When looking at ratings separated by the individual dimensions, notable patterns emerged. For example,
Vitaal Vechtdal was rated the highest overall, but had a substantial dip in the accommodation dimension and was rated lowest in the dental care category. Similar interesting patterns could be seen in other pioneer sites and this, keeping the low ICCs in mind, could be insightful for both policy makers and providers. Furthermore, the dispersion in ratings between providers was substantial. This illustrates the variation of experienced quality of care of providers within a region; there are providers that are performing better than other providers. This is in line with previous studies, which showed that care providers in the same region differ in the care experience they deliver [
27]. To be able to identify variations in providers is useful for regional policymakers, as it illustrates there is room for poorer scoring providers to be identified and improved. Ideally, by stimulating integration and cooperation within healthcare, overall experienced quality of care should improve and ratings should be more geographically coherent.

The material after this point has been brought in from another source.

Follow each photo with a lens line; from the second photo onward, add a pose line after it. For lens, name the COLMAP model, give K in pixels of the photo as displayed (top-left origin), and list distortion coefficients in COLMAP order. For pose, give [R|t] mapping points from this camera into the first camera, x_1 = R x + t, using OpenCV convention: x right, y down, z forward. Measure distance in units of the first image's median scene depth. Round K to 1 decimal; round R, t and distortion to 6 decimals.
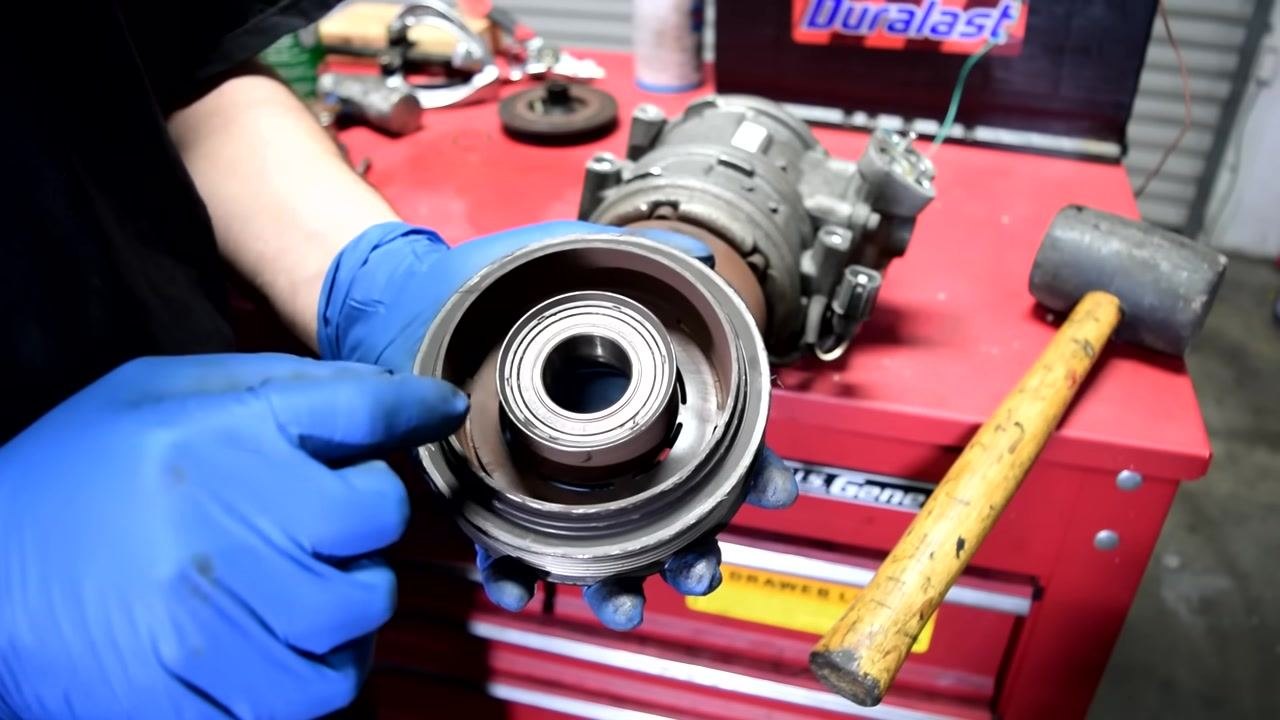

This study is the first to explore the use of unsolicited online care provider ratings at the regional level. Results are not yet consistent[
16],but several studies show the potential correlation between ratings and hospital readmissions as well as other objective quality of care measures [
15,
29]. Furthermore, they can be used by care inspection agencies as an additional input source [
18] and have shown to impact real world behavior of consumers [
30]. However, online ratings and the used
Zorgkaart data in particular have limitations that have to be considered. Patients can give more than one rating, making them not completely independent. However, correcting for this using a cross-classified multilevel model, which is not preferred as it is very skewed as most patients give one rating, did not show any different results. Additionally,
Zorgkaarts’ unsolicited ratings are given to providers and adjustments have to be made to be able to evaluate at population level. A more direct measure of general population level experienced quality of care would be preferable. Furthermore, the present number of ratings were insufficient for in-depth analyses for many provider categories in this study (e.g. insurance companies and disabled care). Additionally, several providers had only a few ratings available for the multilevel analysis. The
Zorgkaart data showed that the frequency at which ratings are submitted has been increasing rapidly over the years and it is therefore expected that the low numbers issue will be solved over time.
Zorgkaart, as do most rating sites, also has limited participant information for privacy reasons. This means it is impossible to correct for selection bias, while a younger, more tech-savvy population tends to provide ratings [
31]. Finally, there was limited opportunity to connect the unsolicited dataset to solicited dataset. The solicited dataset did not target specific quality dimensions like
Zorgkaart, which prevented a comparison or conclusions at this level. For regions, dimension specific information and comparisons could be useful.
For regional population evaluations, online ratings could be improved. First, it is worth performing a follow-up study in a few years to determine if the same conclusions can be drawn. By this time, more ratings are available and the initiatives will have had more time to form their interventions and have an impact. Second, an algorithm could be created that highlights poor performing or declining providers within a certain area for policy makers to faster identify and aid underperforming providers. Third, text comments accompanying ratings can provide an additional source of information [
32] and could provide more detail for policy makers as well as providers [
33]. Finally, to truly evaluate regional policies that go beyond healthcare, broader measures are required that cover preventive, well-being and social services. The current ratings are generally only focused on the quality of healthcare services. Expansion of current or the creation of new instruments would be needed to drastically improve their use for current regional health policies that go beyond clinical care.